PROVIDED RECORDS START

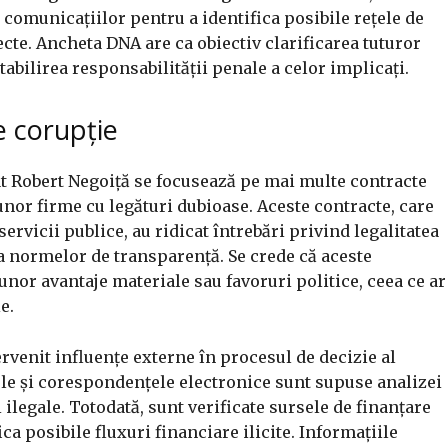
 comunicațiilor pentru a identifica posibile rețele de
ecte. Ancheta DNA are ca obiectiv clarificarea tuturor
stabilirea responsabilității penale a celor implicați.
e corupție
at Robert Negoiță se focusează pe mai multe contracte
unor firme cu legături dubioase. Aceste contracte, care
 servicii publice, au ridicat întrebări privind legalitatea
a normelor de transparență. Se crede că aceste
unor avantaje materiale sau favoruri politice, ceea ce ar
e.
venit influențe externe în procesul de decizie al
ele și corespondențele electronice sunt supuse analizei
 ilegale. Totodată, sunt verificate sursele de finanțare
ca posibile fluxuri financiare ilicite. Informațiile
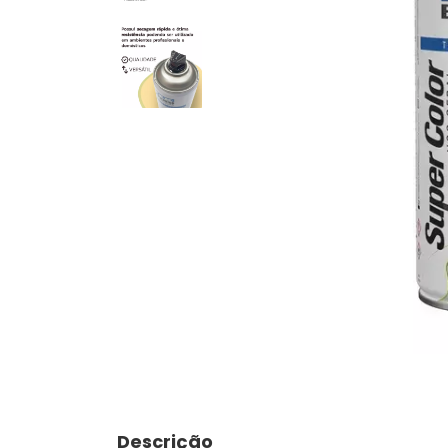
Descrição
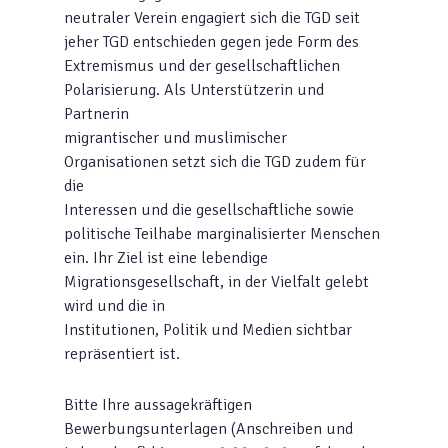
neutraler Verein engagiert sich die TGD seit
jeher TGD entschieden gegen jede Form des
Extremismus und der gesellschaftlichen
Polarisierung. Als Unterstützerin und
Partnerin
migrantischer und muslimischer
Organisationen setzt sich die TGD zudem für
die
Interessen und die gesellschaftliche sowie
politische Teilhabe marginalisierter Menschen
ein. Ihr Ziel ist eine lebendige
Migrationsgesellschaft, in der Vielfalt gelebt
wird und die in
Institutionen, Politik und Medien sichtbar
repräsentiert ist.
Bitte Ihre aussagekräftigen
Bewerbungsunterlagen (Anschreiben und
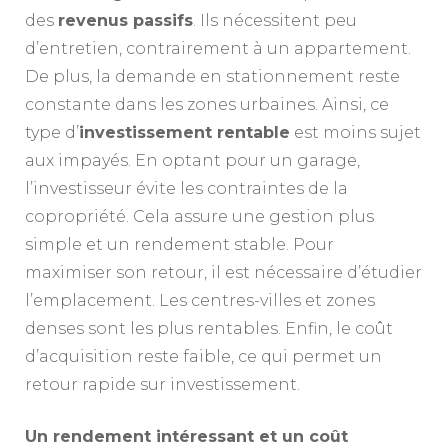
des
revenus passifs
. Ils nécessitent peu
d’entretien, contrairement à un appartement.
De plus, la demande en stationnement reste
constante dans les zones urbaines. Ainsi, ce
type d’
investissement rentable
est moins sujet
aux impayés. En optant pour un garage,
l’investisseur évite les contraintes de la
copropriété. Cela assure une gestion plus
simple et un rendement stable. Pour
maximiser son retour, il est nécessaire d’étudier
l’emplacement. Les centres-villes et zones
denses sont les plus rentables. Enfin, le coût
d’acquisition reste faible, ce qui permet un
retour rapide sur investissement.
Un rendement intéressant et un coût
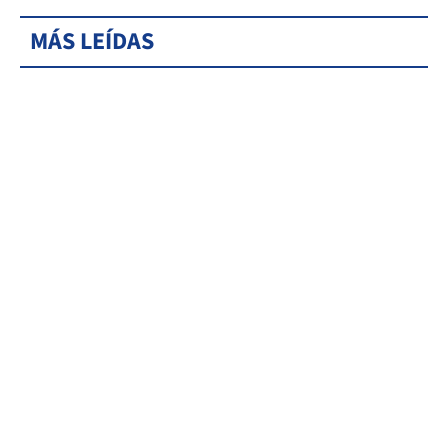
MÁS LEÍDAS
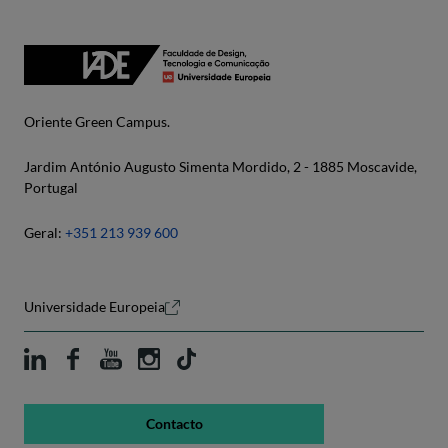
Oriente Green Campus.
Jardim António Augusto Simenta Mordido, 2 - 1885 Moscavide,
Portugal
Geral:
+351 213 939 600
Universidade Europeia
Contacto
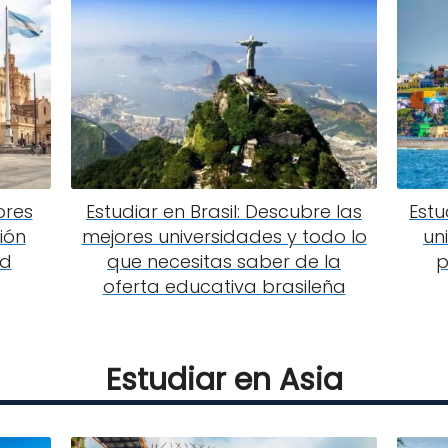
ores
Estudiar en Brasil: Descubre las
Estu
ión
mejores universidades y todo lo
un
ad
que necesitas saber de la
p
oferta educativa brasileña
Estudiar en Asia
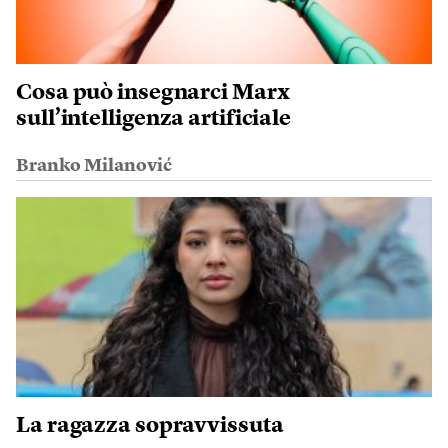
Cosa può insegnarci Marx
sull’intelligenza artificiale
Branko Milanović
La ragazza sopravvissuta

PROVIDED RECORDS END
PROVIDED RECORDS START

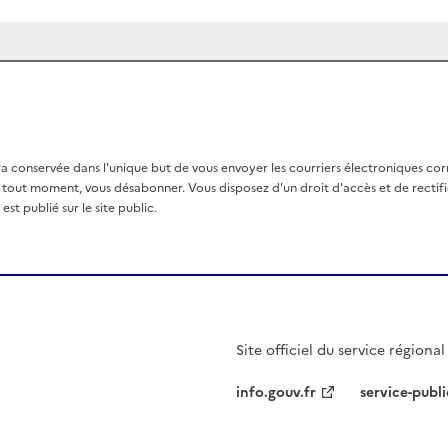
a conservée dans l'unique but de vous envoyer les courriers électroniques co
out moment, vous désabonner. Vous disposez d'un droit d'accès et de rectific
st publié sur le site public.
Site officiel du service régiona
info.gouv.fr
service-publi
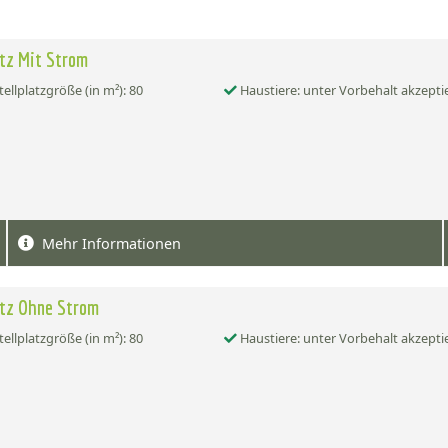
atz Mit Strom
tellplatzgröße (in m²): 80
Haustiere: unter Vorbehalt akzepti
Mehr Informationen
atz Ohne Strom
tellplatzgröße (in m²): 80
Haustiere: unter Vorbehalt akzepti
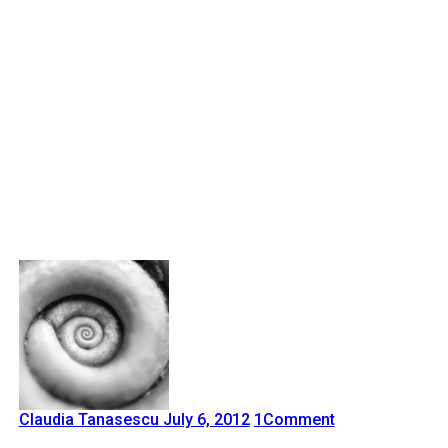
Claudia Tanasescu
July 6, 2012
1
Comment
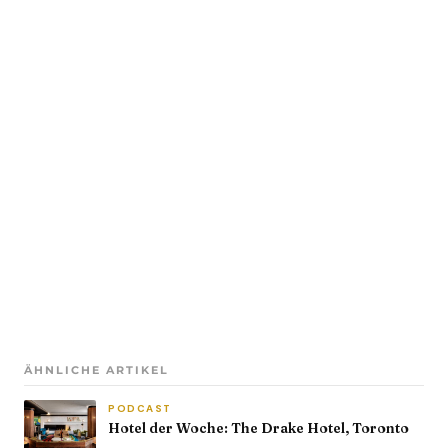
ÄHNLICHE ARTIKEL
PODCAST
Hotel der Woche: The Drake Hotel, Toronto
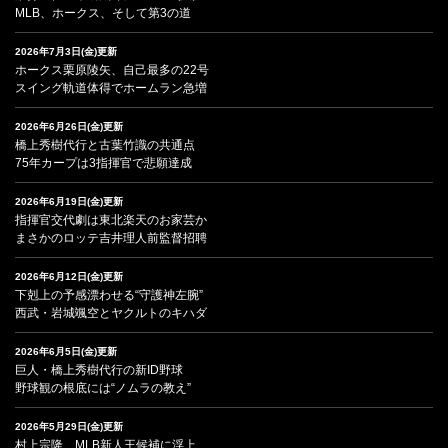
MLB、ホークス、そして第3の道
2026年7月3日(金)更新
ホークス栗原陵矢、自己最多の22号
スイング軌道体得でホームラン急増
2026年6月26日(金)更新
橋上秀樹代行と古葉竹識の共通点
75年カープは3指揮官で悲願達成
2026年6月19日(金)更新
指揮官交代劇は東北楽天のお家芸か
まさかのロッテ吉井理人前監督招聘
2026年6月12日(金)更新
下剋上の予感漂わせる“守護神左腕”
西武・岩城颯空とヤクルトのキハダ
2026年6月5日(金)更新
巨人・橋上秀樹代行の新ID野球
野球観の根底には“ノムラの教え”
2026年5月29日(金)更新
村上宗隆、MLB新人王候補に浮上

PROVIDED RECORDS END

◆ **WRITTEN TASK**: Please write out the text from the line with "comunicațiilor pentru a" to the line with "servicii publice, au", including both of those lines, reproducing every character unchanged.

◆ **COMPLETED TASK**:
 comunicațiilor pentru a identifica posibile rețele de
ecte. Ancheta DNA are ca obiectiv clarificarea tuturor
stabilirea responsabilității penale a celor implicați.
e corupție
at Robert Negoiță se focusează pe mai multe contracte
unor firme cu legături dubioase. Aceste contracte, care
 servicii publice, au ridicat întrebări privind legalitatea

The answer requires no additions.